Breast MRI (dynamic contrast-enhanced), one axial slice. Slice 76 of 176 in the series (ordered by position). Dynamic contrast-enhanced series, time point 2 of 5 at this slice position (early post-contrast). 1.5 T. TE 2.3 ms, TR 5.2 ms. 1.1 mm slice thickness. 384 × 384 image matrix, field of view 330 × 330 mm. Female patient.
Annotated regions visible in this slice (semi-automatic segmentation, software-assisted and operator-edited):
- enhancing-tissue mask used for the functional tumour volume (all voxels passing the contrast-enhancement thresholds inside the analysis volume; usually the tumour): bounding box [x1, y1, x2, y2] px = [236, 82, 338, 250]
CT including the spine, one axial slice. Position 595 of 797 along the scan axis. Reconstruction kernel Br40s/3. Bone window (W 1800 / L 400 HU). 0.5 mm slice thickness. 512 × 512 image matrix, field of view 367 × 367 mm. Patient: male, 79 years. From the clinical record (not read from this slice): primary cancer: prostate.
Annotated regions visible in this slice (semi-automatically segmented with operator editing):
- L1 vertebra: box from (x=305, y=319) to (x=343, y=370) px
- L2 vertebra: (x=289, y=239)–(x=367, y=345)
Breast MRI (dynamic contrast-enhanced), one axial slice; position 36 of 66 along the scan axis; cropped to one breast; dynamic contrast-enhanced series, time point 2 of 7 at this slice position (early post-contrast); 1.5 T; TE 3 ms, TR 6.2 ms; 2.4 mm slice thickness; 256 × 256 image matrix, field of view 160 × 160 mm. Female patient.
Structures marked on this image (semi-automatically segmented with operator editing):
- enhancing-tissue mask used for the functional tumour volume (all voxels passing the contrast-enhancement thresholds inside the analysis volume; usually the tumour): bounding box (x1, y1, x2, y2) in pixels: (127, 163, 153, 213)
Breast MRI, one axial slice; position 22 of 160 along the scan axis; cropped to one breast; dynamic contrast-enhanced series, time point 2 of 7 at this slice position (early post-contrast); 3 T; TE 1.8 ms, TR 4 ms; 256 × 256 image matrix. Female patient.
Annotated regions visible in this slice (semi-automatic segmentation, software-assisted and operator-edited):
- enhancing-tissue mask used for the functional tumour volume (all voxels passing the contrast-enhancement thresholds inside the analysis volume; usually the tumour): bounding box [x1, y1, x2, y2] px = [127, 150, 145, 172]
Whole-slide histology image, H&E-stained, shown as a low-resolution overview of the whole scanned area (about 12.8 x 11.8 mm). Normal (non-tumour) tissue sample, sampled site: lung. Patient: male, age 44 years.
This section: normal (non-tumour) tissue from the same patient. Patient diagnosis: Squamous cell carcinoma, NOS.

# # # #

All of the material is to be retyped verbatim.

- _Your response_:
Breast MRI (dynamic contrast-enhanced), one axial slice. Slice 76 of 176 in the series (ordered by position). Dynamic contrast-enhanced series, time point 2 of 5 at this slice position (early post-contrast). 1.5 T. TE 2.3 ms, TR 5.2 ms. 1.1 mm slice thickness. 384 × 384 image matrix, field of view 330 × 330 mm. Female patient.
Annotated regions visible in this slice (semi-automatic segmentation, software-assisted and operator-edited):
- enhancing-tissue mask used for the functional tumour volume (all voxels passing the contrast-enhancement thresholds inside the analysis volume; usually the tumour): bounding box [x1, y1, x2, y2] px = [236, 82, 338, 250]
CT including the spine, one axial slice. Position 595 of 797 along the scan axis. Reconstruction kernel Br40s/3. Bone window (W 1800 / L 400 HU). 0.5 mm slice thickness. 512 × 512 image matrix, field of view 367 × 367 mm. Patient: male, 79 years. From the clinical record (not read from this slice): primary cancer: prostate.
Annotated regions visible in this slice (semi-automatically segmented with operator editing):
- L1 vertebra: box from (x=305, y=319) to (x=343, y=370) px
- L2 vertebra: (x=289, y=239)–(x=367, y=345)
Breast MRI (dynamic contrast-enhanced), one axial slice; position 36 of 66 along the scan axis; cropped to one breast; dynamic contrast-enhanced series, time point 2 of 7 at this slice position (early post-contrast); 1.5 T; TE 3 ms, TR 6.2 ms; 2.4 mm slice thickness; 256 × 256 image matrix, field of view 160 × 160 mm. Female patient.
Structures marked on this image (semi-automatically segmented with operator editing):
- enhancing-tissue mask used for the functional tumour volume (all voxels passing the contrast-enhancement thresholds inside the analysis volume; usually the tumour): bounding box (x1, y1, x2, y2) in pixels: (127, 163, 153, 213)
Breast MRI, one axial slice; position 22 of 160 along the scan axis; cropped to one breast; dynamic contrast-enhanced series, time point 2 of 7 at this slice position (early post-contrast); 3 T; TE 1.8 ms, TR 4 ms; 256 × 256 image matrix. Female patient.
Annotated regions visible in this slice (semi-automatic segmentation, software-assisted and operator-edited):
- enhancing-tissue mask used for the functional tumour volume (all voxels passing the contrast-enhancement thresholds inside the analysis volume; usually the tumour): bounding box [x1, y1, x2, y2] px = [127, 150, 145, 172]
Whole-slide histology image, H&E-stained, shown as a low-resolution overview of the whole scanned area (about 12.8 x 11.8 mm). Normal (non-tumour) tissue sample, sampled site: lung. Patient: male, age 44 years.
This section: normal (non-tumour) tissue from the same patient. Patient diagnosis: Squamous cell carcinoma, NOS.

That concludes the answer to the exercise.